Pushing the movie envelope of bad taste--also spitting on it, scrawling dirty words in crayon and sealing a fake turd inside--is as old as Mel Brooks' Blazing Saddles (a toccata of farts around the campfire, 1973) and Steve Martin's The Jerk (a certain Shinola gag, 1979). Humiliation humor is nothing new to Brooks (whose 1974 Young Frankenstein Sandler watches in Big Daddy). "Humor is basically pointing out the flaws in the human condition," he says. "I'm sure cavemen and -women sat around the fire at night, roasting whatever animal, and talked about how Murray couldn't get out of the way of this big, charging buffalo and was crushed to death, and they all laughed. That was the first joke, and that joke holds true. Murray's still getting crushed, and we're still laughing."
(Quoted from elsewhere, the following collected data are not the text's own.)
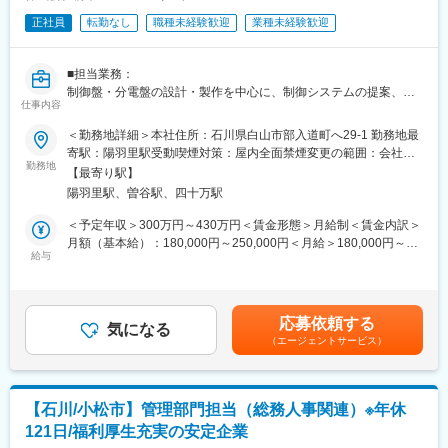
正社員
転勤なし
職種未経験歓迎
業種未経験歓迎
■担当業務：
制御盤・分電盤の設計・製作を中心に、制御システムの提案、設
仕事内容
備立ち上げ時の試運転支援（SV対応）、既設制御盤のリプレース
提案まで一貫して手掛ける当社にて、CAD（Auto-CADと互換性
＜勤務地詳細＞本社住所：石川県白山市部入道町へ29-1 勤務地最
の高いBricsCAD）を使用した制御盤の設計業務をお任せいたしま
寄駅：陽羽里駅受動喫煙対策：屋内全面禁煙変更の範囲：会社の
す。
勤務地
定める事業所
【最寄り駅】
《具体的には》
陽羽里駅、曽谷駅、四十万駅
・工場自動化システムの制御盤設計
・公共設備に関する制御盤設計
＜予定年収＞300万円～430万円＜賃金形態＞月給制＜賃金内訳＞
・現地試運転調整
月額（基本給）：180,000円～250,000円＜月給＞180,000円～
給与
250,000円＜昇給有無＞有＜残業手当＞有＜給与補足＞■昇給：1
■業務補足：
月あたり5,000円～10,000円■賞与：年2回 計5.00か月分（前年
月1回程度の国内出張があり、そのうちの半分以上は北陸県内にな
度実績）賃金はあくまでも目安の金額であり、選考を通じて上下
ります。年に数回程度、宿泊を伴う出張（1～2週間）が発生しま
する可能性があります。月給(月額)は固定手当を含めた表記です。
応募依頼する
す。
気になる
（エージェントサービス）
■組織構成：
電気設計：2名
ソフト設計：2名
【石川/小松市】管理部門担当（総務人事関連）※年休
121日/福利厚生充実の安定企業
■入社後：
Bowfinger, about a hapless producer (Martin) who makes a movie by shooting scenes with a big star (Murphy) who doesn't know he's being photographed, is relatively mild--a dish of sherbet next to American Pie. Its kookiest scene, set in a dark, deserted garage, has Murphy being dogged by the sound of mysterious high heels. (Actually, it's a dog in high heels.) But Martin appreciates the need for comedy: broad, narrow, all widths. "People just want to have a good time at the movies," he says, "whether it's a science-fiction movie or just a comedy they trust. A science-fiction movie doesn't have to succeed as well as a comedy; you just need some aliens and some special effects. But with comedy, you think, 'If I don't laugh, I'm gonna die. I hate that I came in here.' The audience has to trust it."
There's a sweet scene at the end of Bowfinger: the bootleg film has been completed, and all the perpetrators are at the premiere. The movie they've made is probably irredeemable junk, no better than Big Daddy. Yet the producer and his cast stare in wonder at the big screen. However feeble the images, they move! And they move those who watch them.